Apple already seems to have started reducing the number of workers who work on manufacturing its devices in China. Earlier this year, Apple noted in an annual report on its supply chain that the total number of employees it monitors at its production partners for work-hour compliance declined to more than 1.4M in 2023 from a peak of over 1.6M in 2022.
It was the first time these numbers declined in a year-on-year basis in over a decade of the company publishing the reports. The number of employees fell despite the number of factories Apple monitors rose to more than 380 from over 300 a year earlier.
Apple has started buying machine-learning startups to help it replace people who inspect products on its assembly lines.

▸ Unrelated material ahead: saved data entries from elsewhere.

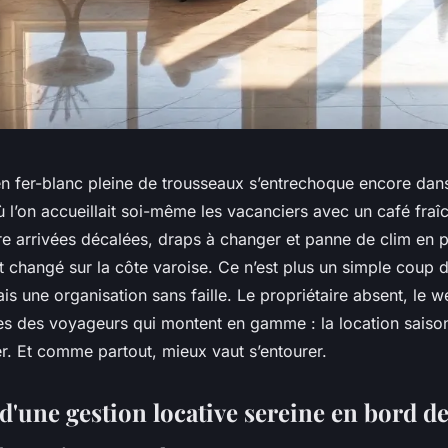
 en fer-blanc pleine de trousseaux s’entrechoque encore dans
ù l’on accueillait soi-même les vacanciers avec un café fra
re arrivées décalées, draps à changer et panne de clim en plei
t changé sur la côte varoise. Ce n’est plus un simple coup de
ais une organisation sans faille. Le propriétaire absent, le 
tes des voyageurs qui montent en gamme : la location saison
r. Et comme partout, mieux vaut s’entourer.
 d'une gestion locative sereine en bord d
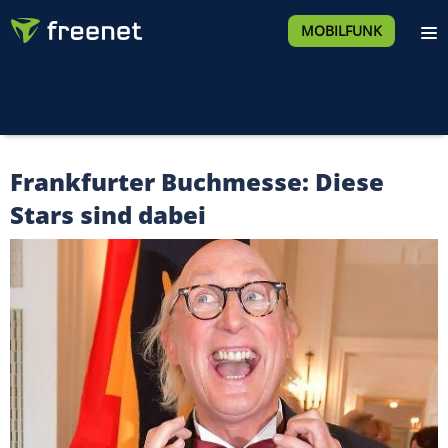
MOBILFUNK
Frankfurter Buchmesse: Diese
Stars sind dabei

Earlier this year, it acquired Canada-based DarwinAI, which uses computer vision to inspect parts such as printed circuit boards for defects.
The startup also made small machine learning models which can run on iPhones. If iPhones could test themselves, Apple would not require buying testing tools at a large scale, the report noted.
Apple has also bought Palo Alto, Calif.–based Drishti, which helps it analyze video footage of its assembly lines to identify bottlenecks and manufacturing problems in real time, the report stated.
Over the years, iPhones have become difficult to assemble as they become more sophisticated. High turnover at the facilities assembling the phone in China meant Apple and its partners had to break down the assembly of the smartphone into simpler tasks to make it easier for inexperienced staff to complete them.
However, this also meant that the total number of people at the iPhone facilities continued to increase as the company added more stations on assembly lines to get the simpler tasks done, as per the report.
In internal meetings at Apple, a topic of discussion was the dislike Apple CEO Tim Cook and COO Jeff Williams have for fully automated assembly lines, due to their experience at IBM in the 1990s, where they worked previously.
Apple found it was difficult to justify the cost of machines which may only be used for a single year before the iPhone design refreshes, which would lead to the machines becoming obsolete.